The past and present of toilet paper

  Toilet paper is the “most essential necessity” that people use every day. Let’s take a look at the past and present of toilet paper.
  In 851 AD, an Arab tourist came to China and was curious to see that the Chinese wiped their filth with paper instead of water. Of course, the butt wipes at that time were very rough, and sanitation factors such as disinfection were not considered.
  By the beginning of the 14th century, in an area roughly equivalent to today’s Zhejiang Province, 10 million bales of straw paper were produced each year, with 1,000-10,000 sheets each.
  In 1393, the Nanjing Imperial Palace in the Ming Dynasty consumed 720,000 sheets of papyrus, each 90 cm long and 60 cm wide. When Zhu Yuanzhang, the emperor of the Ming Dynasty, the royal family used 15,000 sheets of softer straw paper, and also added spices.

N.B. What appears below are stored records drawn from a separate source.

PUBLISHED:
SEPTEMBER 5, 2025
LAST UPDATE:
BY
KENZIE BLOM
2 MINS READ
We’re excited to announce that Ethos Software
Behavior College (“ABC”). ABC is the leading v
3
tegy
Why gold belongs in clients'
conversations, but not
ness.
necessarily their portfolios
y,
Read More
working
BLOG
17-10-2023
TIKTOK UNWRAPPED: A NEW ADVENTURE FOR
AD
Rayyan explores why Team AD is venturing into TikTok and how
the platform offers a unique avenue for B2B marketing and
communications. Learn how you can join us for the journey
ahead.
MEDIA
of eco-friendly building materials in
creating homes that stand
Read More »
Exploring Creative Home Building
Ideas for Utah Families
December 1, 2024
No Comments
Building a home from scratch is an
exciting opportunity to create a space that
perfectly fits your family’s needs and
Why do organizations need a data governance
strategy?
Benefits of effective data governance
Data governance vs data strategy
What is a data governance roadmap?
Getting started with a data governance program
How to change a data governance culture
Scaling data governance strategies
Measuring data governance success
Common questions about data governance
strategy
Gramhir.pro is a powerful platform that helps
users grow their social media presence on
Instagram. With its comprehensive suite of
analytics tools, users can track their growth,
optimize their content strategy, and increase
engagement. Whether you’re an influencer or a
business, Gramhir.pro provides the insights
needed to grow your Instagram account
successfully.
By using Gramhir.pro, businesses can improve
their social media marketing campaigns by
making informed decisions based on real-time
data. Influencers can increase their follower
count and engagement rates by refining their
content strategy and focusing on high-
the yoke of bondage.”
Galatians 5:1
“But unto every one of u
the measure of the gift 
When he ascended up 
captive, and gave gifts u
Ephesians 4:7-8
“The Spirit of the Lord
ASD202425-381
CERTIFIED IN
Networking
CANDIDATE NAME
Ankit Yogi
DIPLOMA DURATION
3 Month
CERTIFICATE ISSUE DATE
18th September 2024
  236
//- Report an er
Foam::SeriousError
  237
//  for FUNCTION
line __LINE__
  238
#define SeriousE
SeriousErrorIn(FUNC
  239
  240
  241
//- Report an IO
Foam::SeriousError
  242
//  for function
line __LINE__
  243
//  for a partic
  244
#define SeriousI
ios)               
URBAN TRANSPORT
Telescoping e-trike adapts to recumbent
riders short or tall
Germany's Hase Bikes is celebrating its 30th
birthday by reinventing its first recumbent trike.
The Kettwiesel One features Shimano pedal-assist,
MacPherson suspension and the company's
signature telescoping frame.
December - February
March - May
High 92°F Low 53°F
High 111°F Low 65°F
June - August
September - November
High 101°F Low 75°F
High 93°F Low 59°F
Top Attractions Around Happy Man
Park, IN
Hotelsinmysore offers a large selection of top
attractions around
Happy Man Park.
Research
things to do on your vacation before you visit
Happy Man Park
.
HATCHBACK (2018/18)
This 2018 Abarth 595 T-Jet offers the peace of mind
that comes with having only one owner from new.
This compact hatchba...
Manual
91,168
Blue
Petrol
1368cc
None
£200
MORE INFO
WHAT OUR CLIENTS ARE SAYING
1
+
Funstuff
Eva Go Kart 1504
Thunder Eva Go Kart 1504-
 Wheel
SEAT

  Modern commercial toilet paper was invented by American inventor Joseph C. Guyty. On December 8, 1857, Guyty produced branded toilet paper at 41 Ann Avenue in New York City. Guyty toilet paper comes in sheet form with aloe vera extract, which softens the paper, and costs $0.50 per pack of 500.
  The shape and size of sheet toilet paper was rectangular before 1999, 11 cm long and 10 cm wide; after 1999, it was changed to square, with a side length of 10 cm. At present, it has changed back to a rectangle, 10 cm long and 9.4 cm wide.
  On July 25, 1871, Seth Wheeler of Albany, New York, was the first to apply for a toilet paper roll in the United States. Wheeler also patented a toilet roll holder. This patented toilet paper is the commonly used roll paper. There is a core in the middle, that is, a hollow paper tube, on which the toilet paper is wound. The width of the toilet paper is about 10 cm, and a small hole is punched horizontally every about 11 cm, just like a postage stamp. That’s easy to tear apart.
  Toilet paper rolls come in a variety of sizes, but the most common is 10 cm wide and 12 cm in diameter. Usually, the higher the grade of the roll paper, the more layers, some as many as 6 layers, the more able to ensure its water absorption and toughness.
  On April 16, 2010, the US “National Geographic” magazine published an article saying that 27,000 trees are cut down every day to produce 83 million rolls of toilet paper.
  Consumption of toilet paper has soared, in part because it is being used for other purposes, such as wiping off oil. According to the October 5, 2018 data from Germany’s “Consumer Market Outlook”, Americans use the most toilet paper, with an average of 141 rolls of toilet paper per American per year, far more than other countries. The average number of toilet paper consumption per person per year in some other countries is 134 rolls in Germany, 127 in the UK, 91 in Japan, 88 in Australia, 81 in Spain, 71 in France, 70 in Italy, 49 in China and 38 in Brazil.